- Task input

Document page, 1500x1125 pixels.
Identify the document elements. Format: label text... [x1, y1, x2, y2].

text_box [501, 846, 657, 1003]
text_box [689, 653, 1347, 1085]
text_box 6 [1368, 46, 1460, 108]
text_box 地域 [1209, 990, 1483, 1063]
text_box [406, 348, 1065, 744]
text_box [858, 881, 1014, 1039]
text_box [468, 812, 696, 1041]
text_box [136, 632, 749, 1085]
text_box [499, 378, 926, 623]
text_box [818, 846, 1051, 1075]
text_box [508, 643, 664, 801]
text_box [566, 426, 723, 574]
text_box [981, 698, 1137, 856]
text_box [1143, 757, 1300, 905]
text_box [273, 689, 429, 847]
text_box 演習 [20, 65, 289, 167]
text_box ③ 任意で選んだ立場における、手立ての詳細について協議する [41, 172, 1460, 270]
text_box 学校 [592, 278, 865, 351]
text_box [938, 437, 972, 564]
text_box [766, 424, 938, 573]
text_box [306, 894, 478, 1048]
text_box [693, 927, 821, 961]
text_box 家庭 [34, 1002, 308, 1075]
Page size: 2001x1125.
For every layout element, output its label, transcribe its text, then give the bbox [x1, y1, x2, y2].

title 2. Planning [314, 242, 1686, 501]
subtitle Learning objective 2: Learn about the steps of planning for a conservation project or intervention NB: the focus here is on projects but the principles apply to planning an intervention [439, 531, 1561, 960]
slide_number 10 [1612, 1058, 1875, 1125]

==

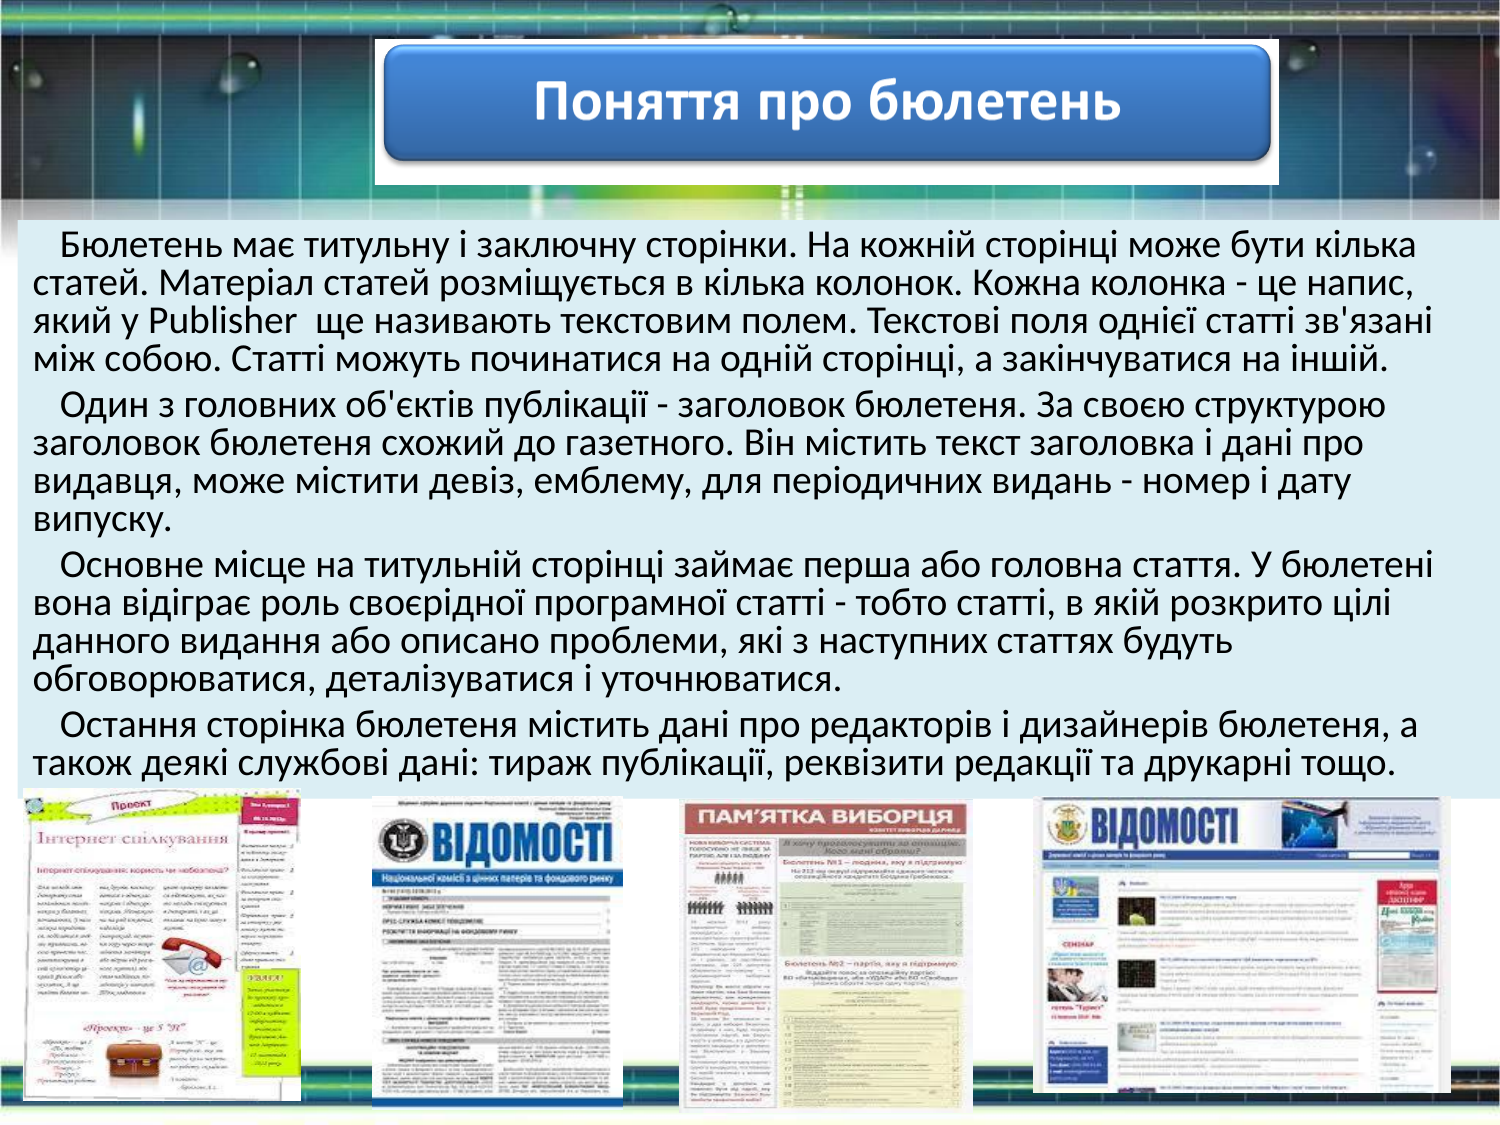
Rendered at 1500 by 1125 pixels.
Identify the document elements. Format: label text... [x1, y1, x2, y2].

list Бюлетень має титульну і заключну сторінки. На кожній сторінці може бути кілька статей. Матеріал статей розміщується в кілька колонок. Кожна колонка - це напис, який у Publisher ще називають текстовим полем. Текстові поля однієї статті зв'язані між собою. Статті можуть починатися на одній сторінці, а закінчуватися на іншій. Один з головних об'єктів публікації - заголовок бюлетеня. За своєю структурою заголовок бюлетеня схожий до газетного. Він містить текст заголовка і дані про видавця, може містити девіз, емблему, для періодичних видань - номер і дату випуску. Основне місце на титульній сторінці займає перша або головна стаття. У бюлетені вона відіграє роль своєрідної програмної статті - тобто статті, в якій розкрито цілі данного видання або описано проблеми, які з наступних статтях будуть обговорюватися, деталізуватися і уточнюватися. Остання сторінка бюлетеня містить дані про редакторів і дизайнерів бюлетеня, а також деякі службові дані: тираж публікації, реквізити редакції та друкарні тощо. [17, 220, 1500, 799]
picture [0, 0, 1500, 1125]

- Work task
If a line of the records above contains the word "pixels", count it; then give the total and nothing more.

- Answer section
2